Note: Once the company has obtained an incorporation certificate from MCA they can open a bank account using the PAN and TAN of the company.

Restriction Imposed on Nidhi Companies

Nidhi company is also commonly known as mutual benefit society that is regulated by provisions of the companies act,2013. The rules also impose a specific restriction upon the companies which the companies at any time of operations should not go against.

General Restrictions for Nidhi Company

A Nidhi Company is prohibited from carrying out the following activities:

  • The company is not permitted from opening a current account with its members.
  • No Nidhi company can acquire any company by purchasing securities or by taking control of the Board of directors.
  • A Nidhi company cannot enter into any arrangement for changing its management unless the special resolution is passed and approval from regional director has been obtained.
  • A Nidhi company cannot accept a body corporate or any trust as a member of the company.
  • The company is exempted from carrying on the business of Chit Fund, leasing and finance, insurance and acquisition of securities that are issued by a body corporate.
  • Enter into a partnership agreement that is in borrowing or lending
  • Accept deposits or lend to any person other than its members.

Advantages of Nidhi Company

Every company type that is incorporated has its advantages and disadvantages.

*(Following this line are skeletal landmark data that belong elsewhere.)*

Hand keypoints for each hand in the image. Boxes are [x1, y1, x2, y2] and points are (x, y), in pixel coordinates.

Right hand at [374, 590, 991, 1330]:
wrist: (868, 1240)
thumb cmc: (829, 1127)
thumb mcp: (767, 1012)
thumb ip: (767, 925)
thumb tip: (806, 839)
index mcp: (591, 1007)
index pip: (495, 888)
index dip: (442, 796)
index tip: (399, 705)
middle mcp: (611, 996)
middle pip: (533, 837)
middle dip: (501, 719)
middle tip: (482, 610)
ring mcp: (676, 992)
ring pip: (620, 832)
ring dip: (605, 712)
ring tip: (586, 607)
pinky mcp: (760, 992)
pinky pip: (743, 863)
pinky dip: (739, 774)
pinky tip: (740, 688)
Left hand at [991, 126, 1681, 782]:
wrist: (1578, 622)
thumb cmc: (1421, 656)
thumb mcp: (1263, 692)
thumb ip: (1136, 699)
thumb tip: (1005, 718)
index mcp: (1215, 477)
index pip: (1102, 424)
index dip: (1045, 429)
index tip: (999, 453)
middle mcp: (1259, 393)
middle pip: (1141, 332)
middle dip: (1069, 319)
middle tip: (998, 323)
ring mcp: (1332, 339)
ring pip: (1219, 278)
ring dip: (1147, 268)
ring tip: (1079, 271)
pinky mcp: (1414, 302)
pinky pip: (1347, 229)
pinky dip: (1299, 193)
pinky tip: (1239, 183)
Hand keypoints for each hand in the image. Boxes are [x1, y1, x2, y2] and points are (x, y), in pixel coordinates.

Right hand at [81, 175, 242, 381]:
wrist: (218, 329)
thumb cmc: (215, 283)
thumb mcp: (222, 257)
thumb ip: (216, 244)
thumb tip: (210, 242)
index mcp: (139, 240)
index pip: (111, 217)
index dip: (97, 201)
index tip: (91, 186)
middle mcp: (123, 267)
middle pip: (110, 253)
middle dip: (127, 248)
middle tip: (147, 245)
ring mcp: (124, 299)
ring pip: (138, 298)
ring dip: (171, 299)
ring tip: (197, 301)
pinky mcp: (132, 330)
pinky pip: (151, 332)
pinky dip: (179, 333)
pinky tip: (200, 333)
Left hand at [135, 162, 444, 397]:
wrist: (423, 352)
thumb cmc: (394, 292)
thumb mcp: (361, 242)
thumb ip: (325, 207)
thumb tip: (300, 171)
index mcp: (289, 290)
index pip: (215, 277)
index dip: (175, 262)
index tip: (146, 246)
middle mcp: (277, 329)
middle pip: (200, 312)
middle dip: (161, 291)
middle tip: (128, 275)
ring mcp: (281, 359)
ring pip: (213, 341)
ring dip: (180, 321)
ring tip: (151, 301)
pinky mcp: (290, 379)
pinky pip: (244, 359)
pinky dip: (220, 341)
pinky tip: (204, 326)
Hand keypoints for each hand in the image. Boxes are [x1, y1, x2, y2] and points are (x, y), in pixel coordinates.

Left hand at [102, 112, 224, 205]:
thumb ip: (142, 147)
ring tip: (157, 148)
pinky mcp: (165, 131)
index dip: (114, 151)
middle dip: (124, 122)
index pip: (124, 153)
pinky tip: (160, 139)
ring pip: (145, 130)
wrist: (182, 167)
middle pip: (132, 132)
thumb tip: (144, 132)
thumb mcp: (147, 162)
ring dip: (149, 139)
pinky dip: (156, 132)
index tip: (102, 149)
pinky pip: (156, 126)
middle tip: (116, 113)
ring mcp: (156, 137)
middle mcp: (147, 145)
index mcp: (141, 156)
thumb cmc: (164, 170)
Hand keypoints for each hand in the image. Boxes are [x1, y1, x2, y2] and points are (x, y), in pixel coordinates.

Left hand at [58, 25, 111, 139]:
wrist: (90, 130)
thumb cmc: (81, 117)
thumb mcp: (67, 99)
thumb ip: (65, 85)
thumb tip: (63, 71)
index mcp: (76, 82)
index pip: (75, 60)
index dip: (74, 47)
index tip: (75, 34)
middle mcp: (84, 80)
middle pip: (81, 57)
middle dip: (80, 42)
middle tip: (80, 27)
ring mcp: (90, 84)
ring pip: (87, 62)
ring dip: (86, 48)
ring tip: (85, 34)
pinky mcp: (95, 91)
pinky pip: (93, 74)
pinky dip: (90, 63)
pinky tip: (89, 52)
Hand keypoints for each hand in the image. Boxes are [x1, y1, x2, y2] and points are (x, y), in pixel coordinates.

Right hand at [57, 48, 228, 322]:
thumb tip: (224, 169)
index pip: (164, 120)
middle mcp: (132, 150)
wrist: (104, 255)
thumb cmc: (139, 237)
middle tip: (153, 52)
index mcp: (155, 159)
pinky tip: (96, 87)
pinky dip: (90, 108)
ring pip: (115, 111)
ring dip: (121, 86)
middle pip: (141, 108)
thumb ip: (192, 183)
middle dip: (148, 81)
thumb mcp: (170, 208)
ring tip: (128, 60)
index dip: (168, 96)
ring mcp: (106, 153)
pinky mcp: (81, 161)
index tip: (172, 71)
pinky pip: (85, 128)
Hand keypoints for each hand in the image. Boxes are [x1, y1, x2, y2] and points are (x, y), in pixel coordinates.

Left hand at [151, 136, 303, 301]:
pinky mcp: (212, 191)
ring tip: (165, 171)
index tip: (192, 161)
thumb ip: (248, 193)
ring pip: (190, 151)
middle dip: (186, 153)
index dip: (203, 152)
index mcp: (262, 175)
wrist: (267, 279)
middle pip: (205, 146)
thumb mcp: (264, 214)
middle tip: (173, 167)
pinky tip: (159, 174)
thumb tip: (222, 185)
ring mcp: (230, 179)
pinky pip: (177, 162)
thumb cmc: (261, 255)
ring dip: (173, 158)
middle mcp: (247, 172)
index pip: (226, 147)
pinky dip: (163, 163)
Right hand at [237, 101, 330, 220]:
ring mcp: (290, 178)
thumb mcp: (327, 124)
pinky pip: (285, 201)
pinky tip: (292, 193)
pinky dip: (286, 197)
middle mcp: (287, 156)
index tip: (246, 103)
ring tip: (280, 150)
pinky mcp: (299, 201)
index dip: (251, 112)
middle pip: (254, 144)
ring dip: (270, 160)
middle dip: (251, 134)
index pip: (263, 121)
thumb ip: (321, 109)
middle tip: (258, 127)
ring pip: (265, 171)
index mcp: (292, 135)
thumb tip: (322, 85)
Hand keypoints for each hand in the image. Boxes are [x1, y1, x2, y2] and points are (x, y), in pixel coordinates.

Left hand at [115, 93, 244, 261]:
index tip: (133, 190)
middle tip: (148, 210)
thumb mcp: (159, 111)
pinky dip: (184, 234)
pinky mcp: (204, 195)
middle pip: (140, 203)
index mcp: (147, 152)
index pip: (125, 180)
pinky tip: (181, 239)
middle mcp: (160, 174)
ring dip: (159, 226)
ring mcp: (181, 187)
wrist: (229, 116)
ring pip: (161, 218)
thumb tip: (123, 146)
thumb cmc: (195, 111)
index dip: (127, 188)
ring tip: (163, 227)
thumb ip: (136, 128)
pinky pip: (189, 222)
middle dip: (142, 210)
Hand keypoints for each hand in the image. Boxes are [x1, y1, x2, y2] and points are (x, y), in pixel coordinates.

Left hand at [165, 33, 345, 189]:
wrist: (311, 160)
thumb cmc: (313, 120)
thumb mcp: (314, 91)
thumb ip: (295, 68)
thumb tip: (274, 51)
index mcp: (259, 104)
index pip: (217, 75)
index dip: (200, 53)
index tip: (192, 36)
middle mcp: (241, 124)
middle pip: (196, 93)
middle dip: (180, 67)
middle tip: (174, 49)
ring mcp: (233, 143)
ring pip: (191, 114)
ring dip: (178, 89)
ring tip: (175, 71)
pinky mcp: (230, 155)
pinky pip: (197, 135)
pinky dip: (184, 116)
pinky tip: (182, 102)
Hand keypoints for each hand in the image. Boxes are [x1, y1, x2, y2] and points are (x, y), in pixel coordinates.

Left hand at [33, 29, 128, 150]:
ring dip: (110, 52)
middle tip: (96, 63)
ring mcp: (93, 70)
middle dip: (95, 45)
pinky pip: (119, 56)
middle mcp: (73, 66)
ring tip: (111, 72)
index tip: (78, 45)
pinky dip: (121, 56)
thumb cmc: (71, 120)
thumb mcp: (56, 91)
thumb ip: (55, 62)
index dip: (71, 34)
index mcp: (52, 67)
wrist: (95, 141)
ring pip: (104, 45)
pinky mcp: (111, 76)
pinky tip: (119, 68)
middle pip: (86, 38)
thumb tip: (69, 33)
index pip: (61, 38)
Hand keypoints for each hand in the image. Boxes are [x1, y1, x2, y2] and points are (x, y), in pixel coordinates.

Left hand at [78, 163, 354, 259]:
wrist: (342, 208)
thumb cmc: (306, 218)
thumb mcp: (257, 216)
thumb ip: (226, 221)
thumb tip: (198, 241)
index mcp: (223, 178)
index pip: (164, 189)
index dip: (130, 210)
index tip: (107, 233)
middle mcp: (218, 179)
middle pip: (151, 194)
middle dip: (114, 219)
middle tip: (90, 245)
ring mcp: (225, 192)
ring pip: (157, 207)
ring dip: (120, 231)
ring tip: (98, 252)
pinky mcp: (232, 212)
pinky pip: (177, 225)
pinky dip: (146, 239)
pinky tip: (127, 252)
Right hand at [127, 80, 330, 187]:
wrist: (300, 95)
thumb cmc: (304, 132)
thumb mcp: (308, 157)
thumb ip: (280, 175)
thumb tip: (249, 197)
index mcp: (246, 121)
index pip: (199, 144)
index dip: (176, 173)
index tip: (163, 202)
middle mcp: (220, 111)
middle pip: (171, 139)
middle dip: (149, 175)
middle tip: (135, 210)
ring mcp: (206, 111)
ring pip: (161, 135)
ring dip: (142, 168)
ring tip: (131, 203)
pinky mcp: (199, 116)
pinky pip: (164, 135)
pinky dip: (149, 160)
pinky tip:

Following are some of the advantages of registering a Nidhi Company in India.

Loans and Nidhi Company

Nidhi company can provide loan facility to its members only. The said restriction has been imposed on providing loans against the mentioned securities only; the securities include gold, Jewellery, silver and immovable property. The repayment of loan has to be made within 1 year of taking the loan.

Rate of Interest

The rate of interest for such loans cannot exceed 7.5%  for all the classes of loans. The rate of interest for every class of loans should be appropriately displayed on the notice board of the company (Registered office and Brach of Nidhi Company).

Encourages Thrift Saving

Nidhi companies function based on the principle of savings and lending among the member of the company. The company was introduced to see that the lower middle class is saved from the clutches of money lenders. The company follows the principle of mutual benefit.

Disadvantages

Limitation on Fund Raising

Nidhi companies are limited to accept deposits from its members only, and hence the funds raised are limited on the number of members only.

Credit Availability

The limited funds that are raised by the members restrict the lending capacity of the Nidhi companies. As the funds are limited the credit given to member is also limited.

Dual vigilance

Even though Nidhi companies are not governed by RBI, i.e. they don't have to complete any of the compliances to be done for RBI; still, the deposit accepting activities are governed by the RBI as well as the central government of India.

Conclusion

Nidhi companies are outside the purview of RBI even if they are NBFC's. The norms have been reviewed, and the government is going to make legislative changes to make Nidhi company regulation stricter. These changes are going to define the lending capacity of the companies.